Objectives

Upon completion of this lesson, you will be able to:

  • estimate availability
  • estimate reliability
  • connect reliability to availability
  • use MTBF, MTTR, MTTF

Overview

This lesson provides an overview of mathematical and statistical techniques for analyzing the reliability and availability of databases, servers, networks, storage systems, and information systems.

When designing systems an effort must be made to assess the system’s reliability. When assessing reliability, the estimated reliability of each system component must be determined. Related to reliability is the concept of availability. Users care about both and this lessons explains the difference between the two and how to assess each.

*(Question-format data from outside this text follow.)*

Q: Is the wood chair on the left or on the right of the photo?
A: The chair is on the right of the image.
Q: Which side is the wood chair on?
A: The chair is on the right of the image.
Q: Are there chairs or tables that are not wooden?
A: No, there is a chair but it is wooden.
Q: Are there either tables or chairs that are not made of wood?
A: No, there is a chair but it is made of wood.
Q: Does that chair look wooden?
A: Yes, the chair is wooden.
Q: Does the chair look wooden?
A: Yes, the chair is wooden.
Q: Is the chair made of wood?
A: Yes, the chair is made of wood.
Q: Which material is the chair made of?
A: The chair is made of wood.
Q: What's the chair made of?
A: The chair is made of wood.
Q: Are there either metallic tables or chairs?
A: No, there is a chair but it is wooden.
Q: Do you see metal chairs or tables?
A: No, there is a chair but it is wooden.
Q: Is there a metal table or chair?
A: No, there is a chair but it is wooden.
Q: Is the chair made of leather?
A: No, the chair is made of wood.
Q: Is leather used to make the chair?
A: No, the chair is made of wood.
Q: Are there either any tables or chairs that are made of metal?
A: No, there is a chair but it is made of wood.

Reliability vs Availability

Both are measures of the degree to which a system is usable by its users and can perform its expected tasks. The two concepts are closely related but are different measures. Both capture a non-functional solution requirement: quality of service.

Availability is a measure of when a system is available for use to its users. Generally expressed as a percentage during some time period, such as 99.35% availability during business hours. The percentage can be interpreted as a probability that a system is available at some specific point in time.

Reliability measures how long a system is operating as expected between failures. It measures how well, in terms of “uptime”, a system functions.

Simply put, availability is a measure of the percentage of time a system is in an operable state while reliability is a measure of how long the system performs its intended function.

Availability matters when service or system “uptime” is important. Availability captures in its measure both “Mean Time to Failure” (MTTF) and “Mean Time To Restore” (MTTR). Alternatively, we can measure “Mean Time Between Failure” (MTBF) rather than MTTF.

The times during which a system is expected to be available to its users (subject to the system’s reliability) is generally expressed in time intervals. For example:

  • Available Monday through Sunday from 5:00am to 11:59pm and Sunday from 7am to 11:59pm. System may be down for maintenance during the other times

Estimating Availability

An empirical estimate of the availability of a system component can be calculated with the formula:

\[A = 1 - \frac{\sum\limits^{n}_{i=1}{f(t)_i}}{T}\]

where \(T\) is the total time period over which availability is measured (expressed in the same time units as the measurements for the failures) and \(f(t)_i\) is the amount of time that the system was unavailable due to the \(i^{th}\) failure.

Example: Availability Estimate

Based on observation and records, a system component \(C\) that is part of a database application experienced the following outages during the month of September:

9/3 10 min 9/3 1 min
9/7 11 min 9/8 28 min
9/18 92 min 9/10 4 min
9/21 4 min 9/23 2 min
9/30 6 min 9/30 1 min

What is the estimated availability expressed as a probability?

The total time of all 10 failures combined is 159 min. The total number of minutes in the month of September is 43,200. So, \(1 - ({159}/{43200}) = 0.99632\) or an estimated availability of 99.63%.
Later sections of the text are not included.